J Pharmacol Sci. 2022 Jun;149(2):53-59. doi: 10.1016/j.jphs.2022.03.003. Epub 2022 Mar 25.
Podocyte injury is responsible for nephrotic syndrome. Previously, we found that tadalafil, a phosphodiesterase 5 inhibitor, might have protective effects on podocytes. Here, we investigated the effects of tadalafil in a nephrotic syndrome model and human podocyte cells. We divided adriamycin (ADR)-induced nephrotic syndrome model rats into the following groups: control + vehicle, control + tadalafil, ADR + vehicle, and ADR + tadalafil. The tadalafil-treated groups were orally administered 10 mg/kg tadalafil for 2 weeks. Renal parameters were measured. Immunohistology and immunofluorescence assays of glomerular injury were performed. Human primary podocytes were treated with or without tadalafil, and ADR. Cell viability and permeability assays were performed. ADR + vehicle exhibited severe proteinuria compared with control + vehicle and control + tadalafil. ADR + tadalafil attenuated proteinuria compared with ADR + vehicle. Wilms' tumor 1 (WT1) immunostaining revealed that the number of WT1-positive cells was decreased by ADR; however, this decrease was prevented by ADR + tadalafil. In human podocytes, tadalafil increased the viability of ADR-treated cells, which was abrogated by KT5823, a cGMP-dependent protein kinase (PKG) inhibitor. Moreover, tadalafil prevented albumin permeability in ADR-treated cells. ADR treatment alone increased the permeability of albumin compared with the control. Tadalafil might inhibit kidney injury progression by preventing damage to podocytes and dysfunction of the glomerular filtration barrier.

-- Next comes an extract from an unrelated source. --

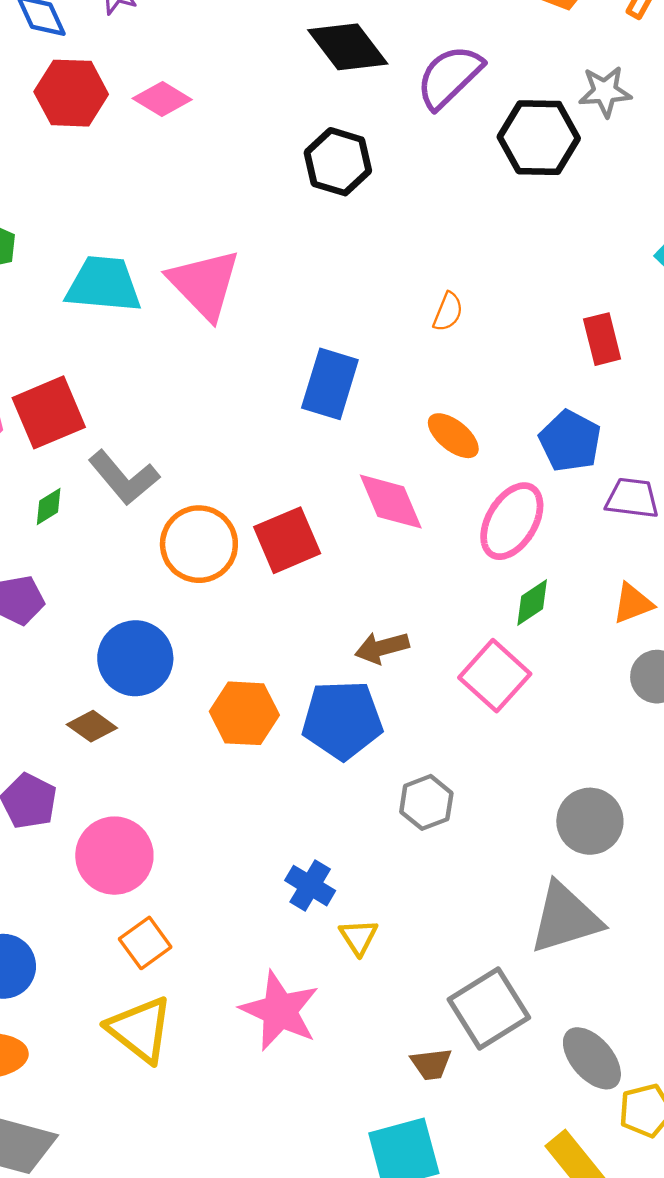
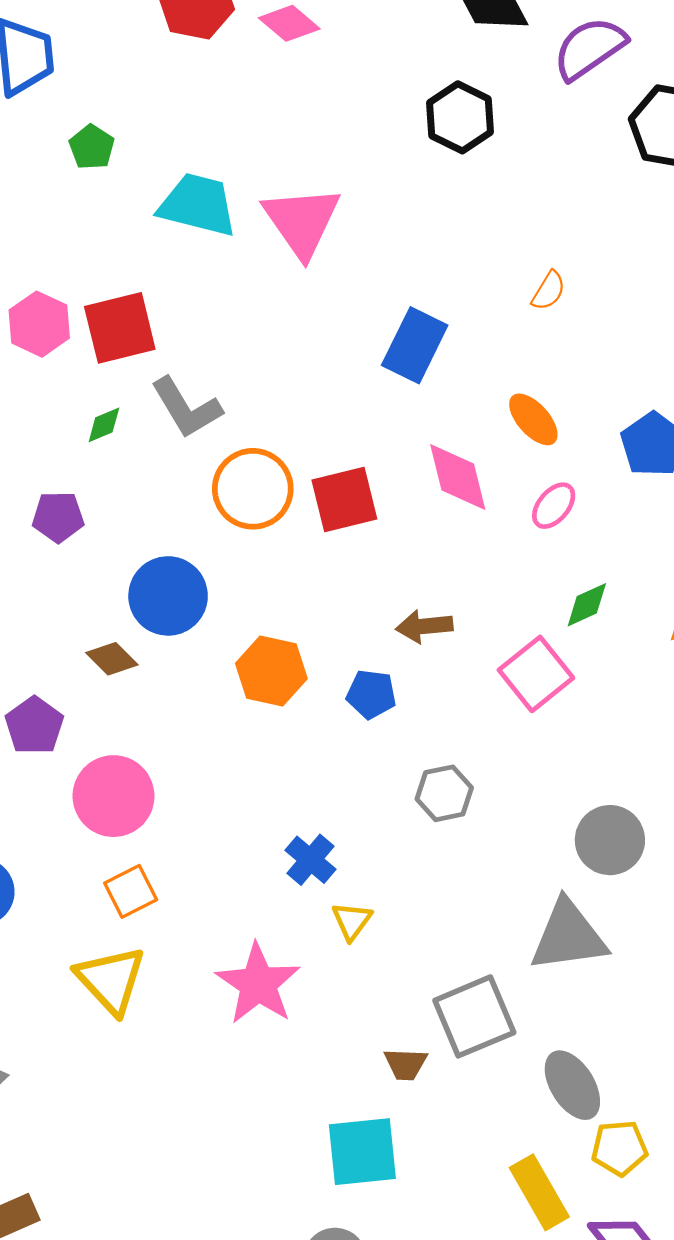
pink ellipse: (512, 521) -> (554, 506), moved, size x0.6
blue pentagon: (342, 720) -> (371, 694), size x0.6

足细胞损伤是导致肾病综合征的原因。此前,我们发现磷酸二酯酶 5 抑制剂他达拉非可能对足细胞具有保护作用。在这里,我们研究了他达拉非在肾病综合征模型和人足细胞中的作用。我们将阿霉素(ADR)诱导的肾病综合征模型大鼠分为以下几组:对照组+载体、对照组+他达拉非、ADR+载体和 ADR+他达拉非。他达拉非治疗组口服给予 10mg/kg 他达拉非治疗 2 周。测量肾脏参数。进行肾小球损伤的免疫组化和免疫荧光检测。用或不用他达拉非和 ADR 处理人原代足细胞。进行细胞活力和通透性检测。与对照组+载体和对照组+他达拉非相比,ADR+载体表现出严重的蛋白尿。与 ADR+载体相比,ADR+他达拉非减轻了蛋白尿。Wilms 瘤 1(WT1)免疫染色显示,WT1 阳性细胞的数量因 ADR 而减少;然而,这种减少被 ADR+他达拉非所阻止。在人足细胞中,他达拉非增加了 ADR 处理细胞的活力,而 cGMP 依赖性蛋白激酶(PKG)抑制剂 KT5823 则阻断了这一作用。此外,他达拉非可防止 ADR 处理的细胞中白蛋白的通透性增加。与对照组相比,ADR 单独处理会增加白蛋白的通透性。他达拉非可能通过防止足细胞损伤和肾小球滤过屏障功能障碍来抑制肾脏损伤的进展。